Something interesting happened last week. As I was going through my emails in the morning, I received an email marketing message from Ssense.com. Ssense is a high-fashion e-commerce website based out of Toronto. I came across their site recently when I clicked on a banner ad on a fashion blog. The email marketing alerted me to a members only sale that the firm was conducting. As I am wont to do, I tweeted out the links to this pair of boots that I wanted to buy.
Almost immediately, several of my followers chimed in with commentary.
It was a pretty slick ass boot as you can see from above so after hearing a chorus of approval I went ahead and daddy bought himself a new pair of shoes.
But then something interesting happened. A tweet from an unfamiliar source appeared in my stream. An account called Hub Shop tweeted at me, showing me a totally different shoe. It turns out that Hub Shop is a high end apparel company in the UK. They had, one way or another, seen my tweet about boots and replied, offering one of their own products up as an alternative to the purchase I would eventually make.
Tomorrow’s Marketing: Equal Parts Cool and Creepy
What Hub Shop did could very easily be a glimpse at the future of marketing. What did they do? They used the tools of social media to try to solicit a new customer. But it wasn’t spam. It was in fact very relevant, and the shoe that showed me, this shoe, was actually incredibly similar to the shoe I had tweeted about. For a minute, I actually considered buying them, and the whole time I didn’t even realize what had happened.
I had been marketed too AS CLOSE TO THE POINT OF SALE AS POSSIBLE. This is so incredibly brilliant. I was literally on the verge of spending money on a certain kind of boot. I shared this fact with one of my primary social networks. Somehow, Hub Shop became aware of this and felt they could garner a new client by offering up one of their own products. It was relevant, it was a similar price point (a bit higher actually) and it was effective. They weren’t offering me a new iPad or a discount if I joined their Facebook page. They were doing nothing more than putting one of their products in front of a consumer who was about to buy.

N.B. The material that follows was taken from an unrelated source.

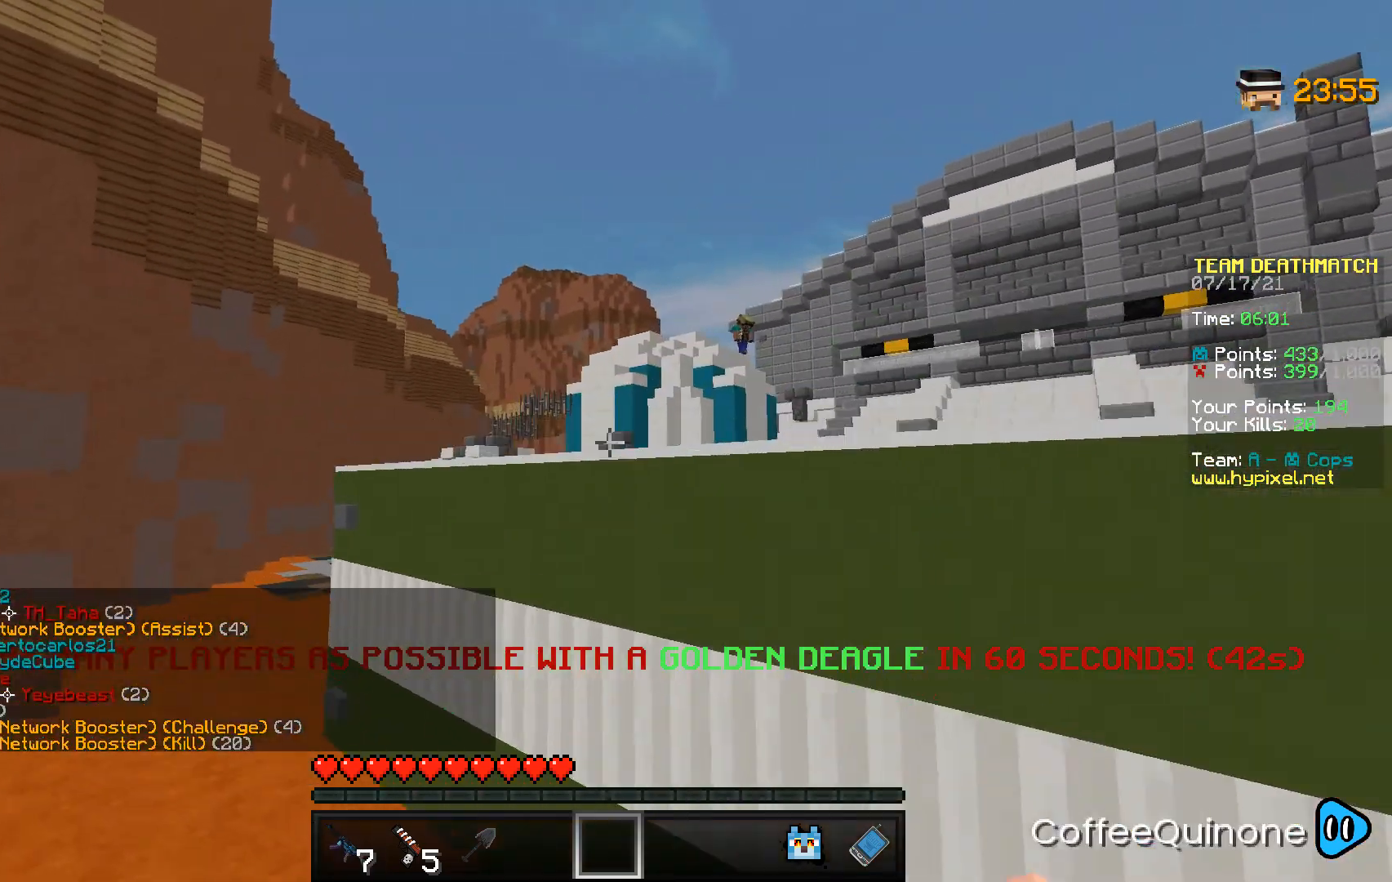
{"keys": ["a", "space", "w"], "mouse": [], "events": [[167, "space", "up"], [367, "space", "down"]]}
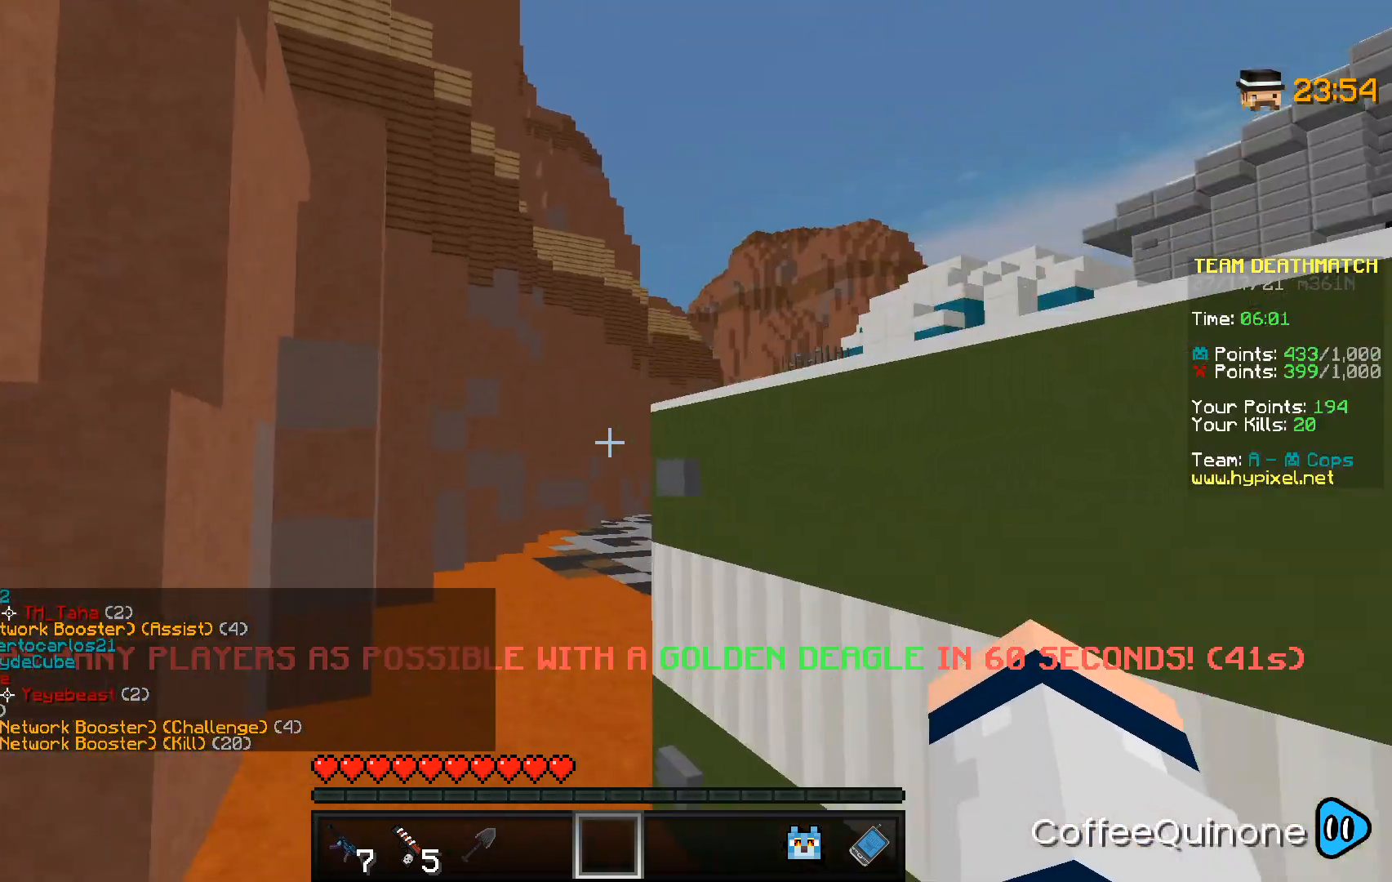
{"keys": ["a", "w"], "mouse": [], "events": [[67, "a", "up"], [67, "space", "up"], [334, "a", "down"]]}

It took me a few hours to realize all this but when I did I think I got a vision of the next step in social marketing. Since social networks are now a place populated by both consumers and sellers, it was only a matter of time until marketers figured out how to authentically engage with customers and potential ones. Obviously this kind of thing doesn’t scale. A company couldn’t go around sending tweets with links to every Twitter user tweeting about boots. And if they did it would be obnoxious and would backfire.
But beyond putting a product in front of me, they got me to check out their website, take a look around, sign up for their email marketing and, of course, write this post.
That sounds like a pretty good version of social marketing to me.

{ 6 comments… read them below or add one }
This was excellent.
thanks buddy
imagine a hotel that was searching for people who were booking hotels online and sharing them, they could potentially put their own business in front of their customers, offer discounted rates, point them to relevant content, personalized offers…
z
what kind of manpower would it take to do that kind of marketing? did someone at the UK site just happen to see your tweets? or are they trolling for all tweets about those boots? or that shoe mfu?
Jane
I think is an essential question. And I don’t think it scales beyond a certain point. I don’t think a retail shop, brick or ecommerce, would need to target 5000 people a day, but maybe just five or ten, and let the results flow from there, track the ROI, integrate the CRM with the social aspect of the business. How many Twitter followers have become customers? Average purchase? How much work did that take the achieve? etc.
Zac
I have had similar experiences on Twitter however a few have been more annoying than helpful. As long as the company uses this targeting correctly and reach out to people who are actually looking to purchase, then it’s fine and could be extremely helpful. But, if they’re just sending me a tweet about something that is remotely related to something I mentioned, it’s very off putting.
I have had similar experiences on Twitter however a few have been more annoying than helpful. As long as the company uses this targeting correctly and reach out to people who are actually looking to purchase, then it’s fine and could be extremely helpful. But, if they’re just sending me a tweet about something that is remotely related to something I mentioned, it’s very off putting.